Das SozialrechtsNetz bekämpft gemeinsam mit Frau Schneider die Entscheidung vor dem VwGH. Dieser bestätigt das Urteil, da er keine Bedenken habe, wenn das Landesgericht davon ausgeht, dass der Zuschlag ab Gültigkeit des Behindertenpasses zusteht - dies sieht er als gesetzeszweckentsprechend an. Dass das Sozialhilfe-Grundsatzgesetz es grundsätzlich zulassen würde, das Vorliegen einer Behinderung auch durch eine andere Urkunde als einen gültigen Behindertenpass nachzuweisen, hindere das NÖ SAG nicht eine strenge Formalität vorzusehen – dabei beruft sich der VwGH auf den VfGH, der (beim Wiener MindestsicherungsG) die landesgesetzliche Regelung der Bindung des Zuschlags an einen Behindertenpass als innerhalb des Regelungsspielraumes des Grundsatzgesetzes erachtete. Nach Ansicht des VwGH sei es der eindeutige Wortlaut des Gesetzes, der keine Interpretation zulasse. Schließlich hält er fest, dass eine materiell-rechtliche Beratung der Parteien in § 13a AVG nicht vorgesehen sei, weshalb die Behörde keine Verpflichtung trifft der Partei zu erklären, dass die Vorlage eines Behindertenpasses Voraussetzung für die Zuschlagserteilung ist und sie die Person mit Behinderung auch nicht auf die zwecklose Antragstellung hinweisen muss.

Zusammenfassung

Der Fall zeigt in eindringlicher Deutlichkeit, welche Schikanen Menschen mit Behinderung in NÖ durchlaufen müssen, um zu ihrem Recht zu kommen. Den meisten antragstellenden Menschen wird es kaum möglich sein, zusätzliche Recherchen anzustellen, insbesondere wenn ein Formular samt Informationsblatt von der Behörde bereitgestellt wird.

Hätte Frau Schneider Kenntnis darüber gehabt, dass sie einen gültigen Behindertenpass haben muss, hätte sie diesen zeitgleich mit dem Antrag auf Sozialhilfe stellen können. Der Behindertenpass wäre dann am gleichen Tag gültig gewesen und der Behindertenzuschuss hätte laut Entscheidung der Gerichte mit dem Datum der Antragstellung auf Sozialhilfe gewährt werden müssen.
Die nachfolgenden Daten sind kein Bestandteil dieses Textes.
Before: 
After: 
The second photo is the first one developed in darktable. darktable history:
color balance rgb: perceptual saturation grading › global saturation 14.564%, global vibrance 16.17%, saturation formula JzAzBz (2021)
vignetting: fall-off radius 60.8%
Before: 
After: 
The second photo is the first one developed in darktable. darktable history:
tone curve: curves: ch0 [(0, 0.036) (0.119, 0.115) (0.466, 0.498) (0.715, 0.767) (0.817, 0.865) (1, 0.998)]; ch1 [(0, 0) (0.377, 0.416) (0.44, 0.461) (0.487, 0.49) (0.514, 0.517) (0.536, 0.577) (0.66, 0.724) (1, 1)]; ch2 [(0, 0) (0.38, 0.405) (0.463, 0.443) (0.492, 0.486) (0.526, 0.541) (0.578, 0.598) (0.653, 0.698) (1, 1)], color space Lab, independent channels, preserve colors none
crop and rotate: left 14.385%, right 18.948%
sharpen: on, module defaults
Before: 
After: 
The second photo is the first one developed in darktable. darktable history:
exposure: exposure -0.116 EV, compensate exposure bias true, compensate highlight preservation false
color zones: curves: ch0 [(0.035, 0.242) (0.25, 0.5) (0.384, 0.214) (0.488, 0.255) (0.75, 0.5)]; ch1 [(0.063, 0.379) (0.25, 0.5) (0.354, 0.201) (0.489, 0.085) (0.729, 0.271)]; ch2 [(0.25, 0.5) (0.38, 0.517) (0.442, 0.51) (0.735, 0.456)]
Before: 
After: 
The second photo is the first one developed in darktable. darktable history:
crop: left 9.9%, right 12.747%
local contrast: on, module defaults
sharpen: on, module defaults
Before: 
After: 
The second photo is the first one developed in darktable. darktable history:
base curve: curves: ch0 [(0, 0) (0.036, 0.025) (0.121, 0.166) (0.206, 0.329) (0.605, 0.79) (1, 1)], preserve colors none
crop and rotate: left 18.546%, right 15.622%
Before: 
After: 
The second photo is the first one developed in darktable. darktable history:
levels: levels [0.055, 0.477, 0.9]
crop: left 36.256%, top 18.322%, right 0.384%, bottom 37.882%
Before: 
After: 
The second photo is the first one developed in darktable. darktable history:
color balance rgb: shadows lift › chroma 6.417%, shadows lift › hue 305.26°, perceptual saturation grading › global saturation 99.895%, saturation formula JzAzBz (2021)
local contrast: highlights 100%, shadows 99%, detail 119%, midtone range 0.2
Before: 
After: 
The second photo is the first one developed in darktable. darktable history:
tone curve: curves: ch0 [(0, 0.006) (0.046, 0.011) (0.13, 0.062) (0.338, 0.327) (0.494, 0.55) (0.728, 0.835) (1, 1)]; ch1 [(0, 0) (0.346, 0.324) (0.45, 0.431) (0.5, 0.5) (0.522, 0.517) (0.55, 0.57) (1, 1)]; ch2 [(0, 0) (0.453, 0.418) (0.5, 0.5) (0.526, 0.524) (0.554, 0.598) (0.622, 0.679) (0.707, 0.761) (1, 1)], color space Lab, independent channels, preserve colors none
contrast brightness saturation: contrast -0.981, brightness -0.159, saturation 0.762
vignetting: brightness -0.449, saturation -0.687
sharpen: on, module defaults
Menschen mit Behinderung die Geltendmachung ihrer Ansprüche zu erschweren, widerspricht der Fürsorgepflicht des Staates. Darüber hinaus geben wir zu bedenken, dass viele Menschen mit Behinderung zudem die Ausstellung eines Behindertenpasses zur Vermeidung von Stigmatisierung meiden wollen. Hier könnte eine Gesetzesänderung große Abhilfe bringen. Aufgrund der Unterstützung durch das SozialrechtsNetz konnte die Betroffene über die Volksanwaltschaft zumindest mittlerweile erwirken, dass das Informationsblatt Sozialhilfe nach dem NÖ SAG, das Informationsblatt Sozialhilfe NÖ SAG leicht lesen (A2) und das Antragsformular auf Sozialhilfe nach dem NÖ SAG insofern angepasst wurden, als nunmehr der Hinweis enthalten ist, dass Zuschläge für Personen mit Behinderung dann zustehen können, wenn sie Inhaber eines Behindertenpasses sind. Zudem findet sich der Hinweis auch im Fließtext der Informationsseite sowie auf der Unterseite zur Höhe des Richtsatzes.